Every day she began her day with one goal in mind: to take care of her family, to do the work at hand, and to be the best Christian she could be, and not necessarily in that order.
Nancy died June 2 after spending the past three years at Hermitage Health and Rehab Center of Elizabethton.
One of six children, Nancy was the daughter of the late Wayne and Kate Smith. She was married 45 years to her husband, Roger, who preceded her in death. Nancy and Roger were the parents of four children — two boys and two girls.
The couple had a farm in the Powder Branch Community, where they raised cattle, grew a large garden, had hayfields, which they harvested, and for years raised tobacco plants for local farmers.
“My mom took care of the tobacco beds and overseen the pulling of the plants. She did this for over 30 years. She loved both her pullers and tobacco plant customers. Once she got a customer, she usually kept them,” said her son, Wayne.
“Mom could do just about anything — she could drive a tractor, helped with the cattle, and checked on new calves every day.
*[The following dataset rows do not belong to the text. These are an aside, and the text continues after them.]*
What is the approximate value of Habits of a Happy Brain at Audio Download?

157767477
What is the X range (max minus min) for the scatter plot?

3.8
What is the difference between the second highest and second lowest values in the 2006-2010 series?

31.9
In addition to the farm work, she raised a large garden and did a lot of canning and freezing vegetables that she grew,” Wayne shared.
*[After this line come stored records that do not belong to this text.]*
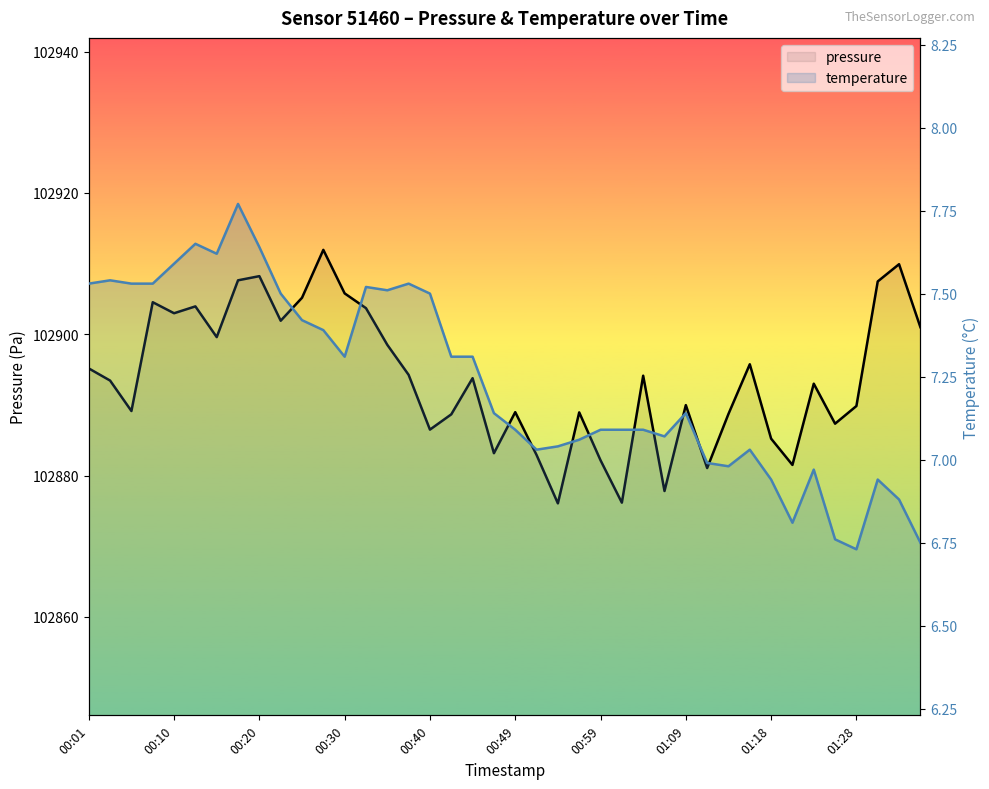

What is the maximum value for pressure?

102911.9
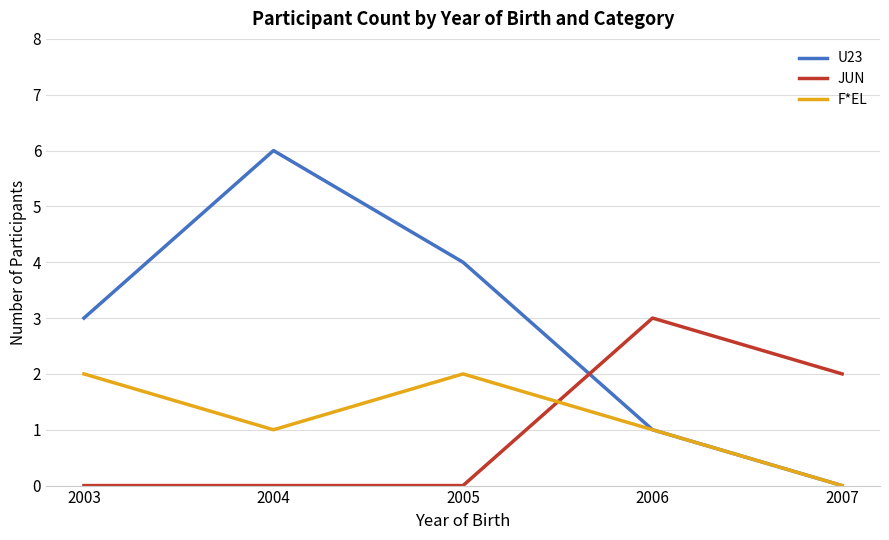

Which series ends up on top after the final intersection of F*EL and JUN?

JUN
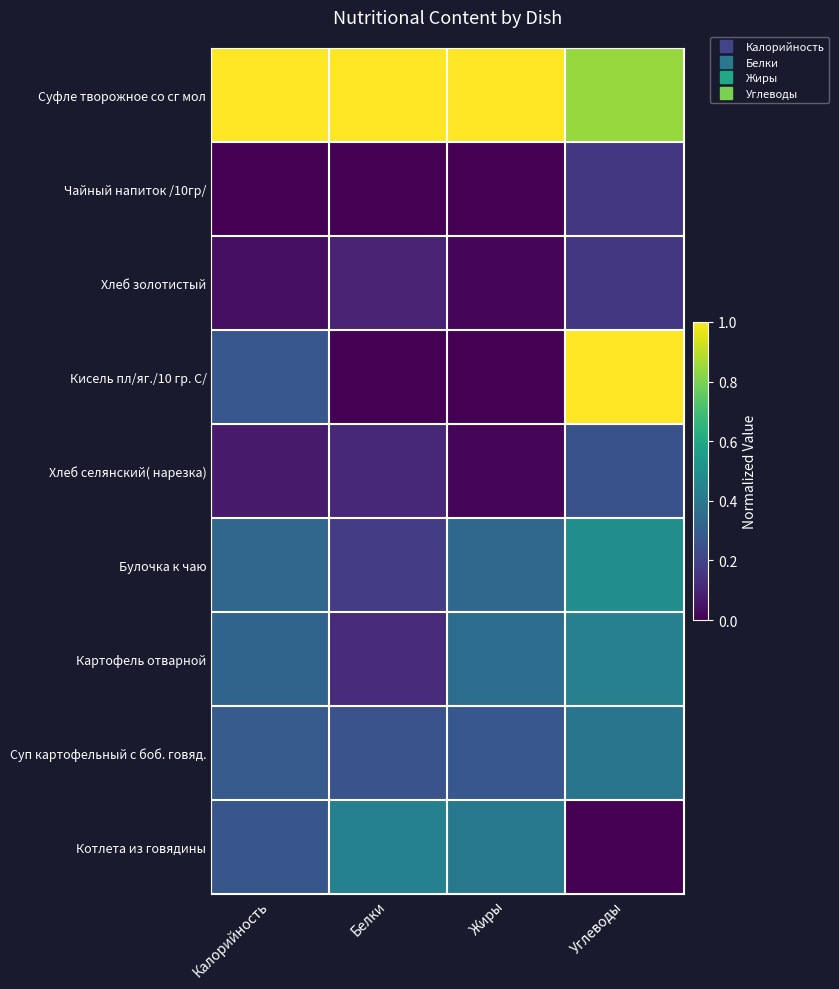

Reading left to right, list all the values displayed in this chart.

Суфле творожное со сг мол: Калорийность=1.0	Белки=1.0	Жиры=1.0	Углеводы=0.8
Чайный напиток /10гр/: Калорийность=0.0	Белки=0.0	Жиры=0.0	Углеводы=0.2
Хлеб золотистый: Калорийность=0.0	Белки=0.1	Жиры=0.0	Углеводы=0.2
Кисель пл/яг./10 гр. С/: Калорийность=0.3	Белки=0.0	Жиры=0.0	Углеводы=1.0
Хлеб селянский( нарезка): Калорийность=0.1	Белки=0.1	Жиры=0.0	Углеводы=0.3
Булочка к чаю: Калорийность=0.3	Белки=0.2	Жиры=0.3	Углеводы=0.5
Картофель отварной: Калорийность=0.3	Белки=0.1	Жиры=0.4	Углеводы=0.4
Суп картофельный с боб. говяд.: Калорийность=0.3	Белки=0.3	Жиры=0.3	Углеводы=0.4
Котлета из говядины: Калорийность=0.3	Белки=0.4	Жиры=0.4	Углеводы=0.0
But that wasn’t all that Nancy did. She enjoyed tole painting, quilting, sewing, and enjoyed making sculpture dolls and jointed-bears. Many of these items she sold at craft shows. “She always had three or four quilts in the making. She also enjoyed crocheting. She did these things after working all day on the farm,” said her son.
“Mom always had food to share with those in need. If she didn’t have it in the garden, she had it in the freezer or in a canning jar. We ate a lot of vegetables when we were growing up. We had fresh eggs and raw milk,” said Wayne
Nancy did other work, too. She worked short stints at Pic N’ Pay Shoes and during the holidays often worked at Watson’s.
“Mom could do just about anything. If she didn’t know how to do something, she learned to do it,” said Wayne, who noted that probably one of her favorite things to cook was soup beans and corn bread. “She was a good cook,” he added.
Nancy enjoyed her family, especially her grandchildren and great-grandchildren. She had eight grandchildren and several great-grandchildren, and especially enjoyed having them visit on holidays. “When they were little, she babysit them every chance she got,” Wayne said.
In addition to all her farm work, crafts, and house chores, Nancy also found time for church. “She was devoted to her church at Immanuel Baptist and for over 20 years was the church’s nursery coordinator. She enjoyed working with the children. She could also play the piano,” said Wayne.
“Mom really loved all children, and being with them,” Wayne added.
“She was a good mother and a good wife to my dad. I would have to say she was good at all that she did, and she wasn’t afraid to tackle anything. She gave it all that she had, and she enjoyed her work whether it be outside pulling tobacco plants, raising a garden, cooking a meal, doing crafts, or babysitting the grandkids. She found joy in it,” Wayne said.
Nancy Clark was one of those people who worked hard, and found fulfillment in it.